(GIVEN TEXT)
--------

- Film poster
- Directed by: Sang-il Lee
- Written by: Sang-il Lee
- Produced by: Suguru Kubota Masami Yanagihara Satoshi Kouno Haruhiko Yoshida
- Starring: Ryō Kase Joe Odagiri Chiaki Kuriyama Akira Emoto Ken Mitsuishi
- Cinematography: Kōzō Shibasaki
- Edited by: Tsuyoshi Imai
- Music by: Shigekazu Aida
- Distributed by: Tokyo Shock
- Release date: October 8, 2005 (Japan);
- Running time: 117 minutes
- Country: Japan
- Language: Japanese

= Scrap Heaven =

Scrap Heaven (スクラップ・ヘブン, Sukurappu Hebun) is a 2005 thriller drama film, directed by Sang-il Lee. The film was theatrically released on October 8, 2005, in Japan. It was later released to North American stores in 2007.

==Plot==
A pharmacist, police officer, and a janitor are commuting fall hostages on bus that gets hijacked by a terrorist. The terrorist forces the three into a violent game of Rock, Paper, Scissors and Russian roulette, which the janitor Tetsu loses. The terrorist then shoots Tetsu, causing the bus to make a sudden stop. After noticing that pharmacist Saki has only one eye, the terrorist feels remorse and finally turns the weapon on himself. The tragic bus ride leaves police officer Shingo feeling humiliated and ashamed of himself, for not handling the bus hijacking.

--------

(WHAT YOU HAVE TO DO)
Print everything in the Scrap Heaven text from "Scrap Heaven (スクラップ・ヘブン, Sukurappu" down to "stores in 2007.", word for word.

[Stored data entries]
--------

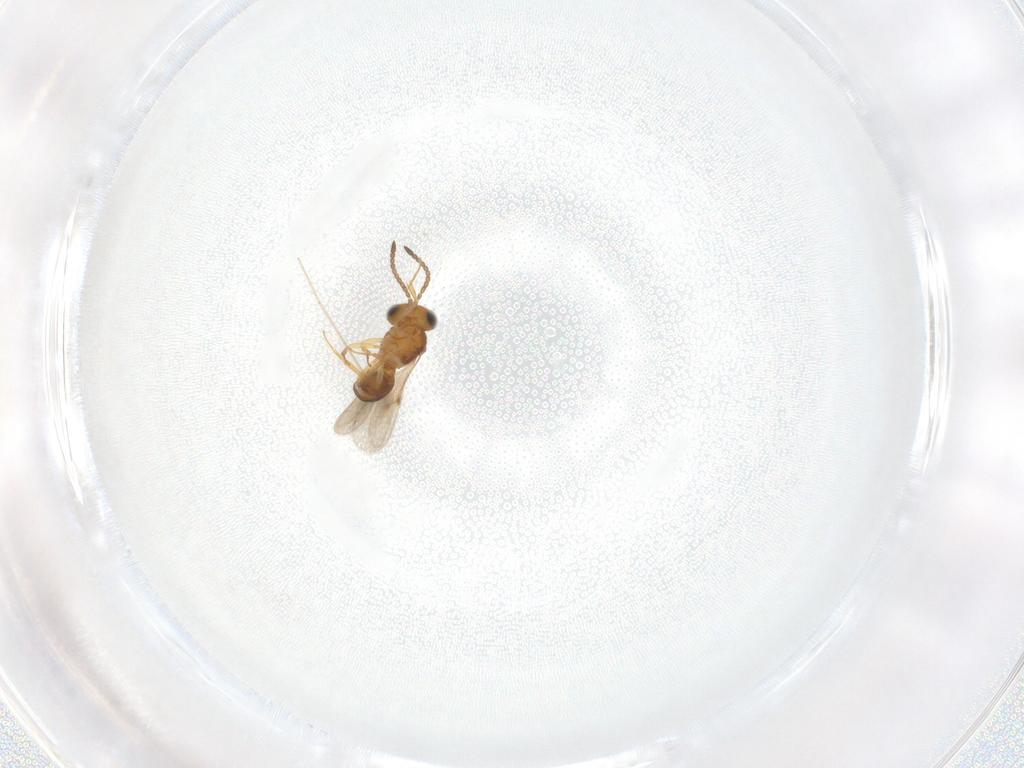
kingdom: Animalia
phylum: Arthropoda
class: Insecta
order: Hymenoptera
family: Scelionidae
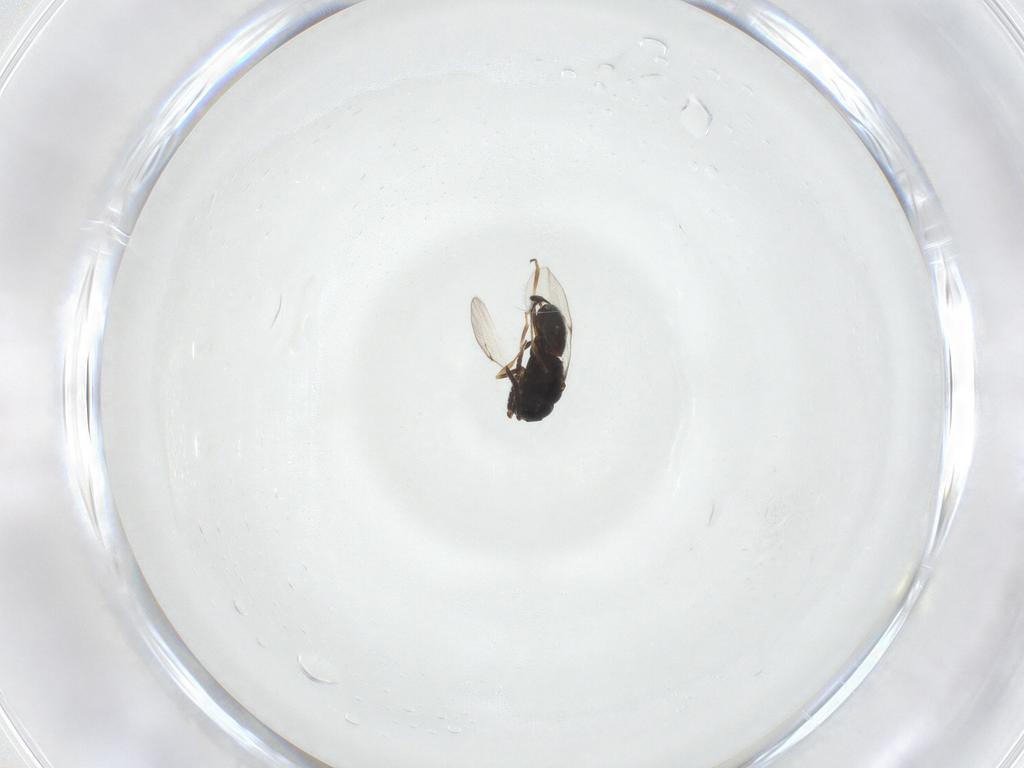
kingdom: Animalia
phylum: Arthropoda
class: Insecta
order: Hymenoptera
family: Pompilidae
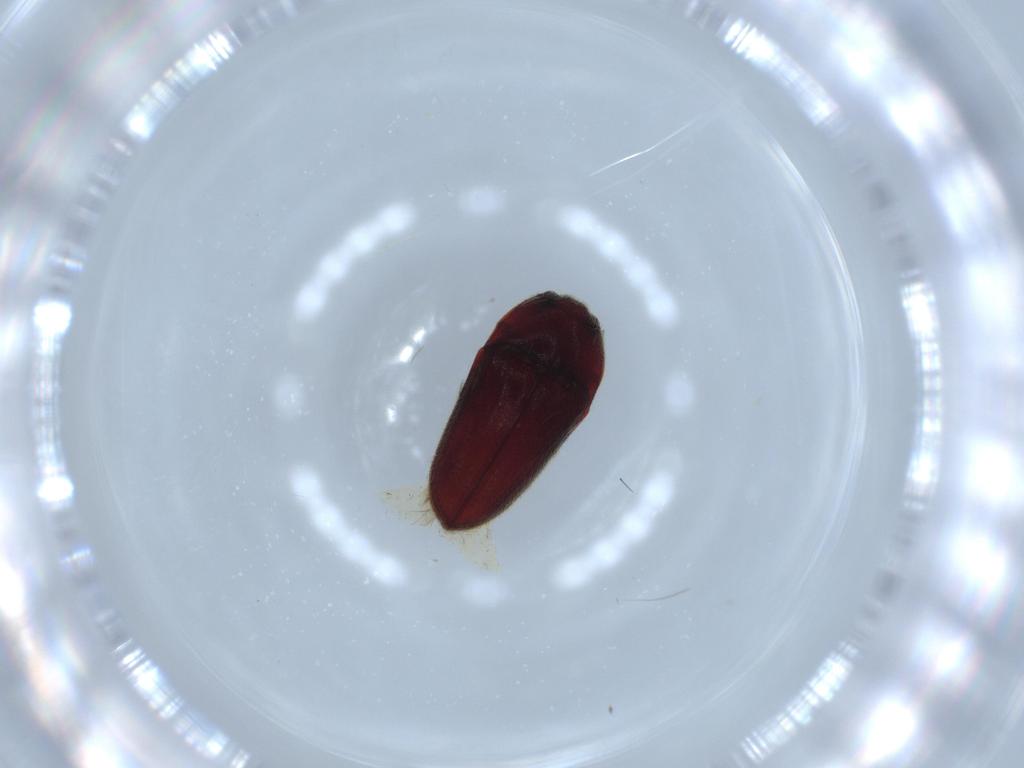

--------

(EXPECTED ANSWER)
Scrap Heaven (スクラップ・ヘブン, Sukurappu Hebun) is a 2005 thriller drama film, directed by Sang-il Lee. The film was theatrically released on October 8, 2005, in Japan. It was later released to North American stores in 2007.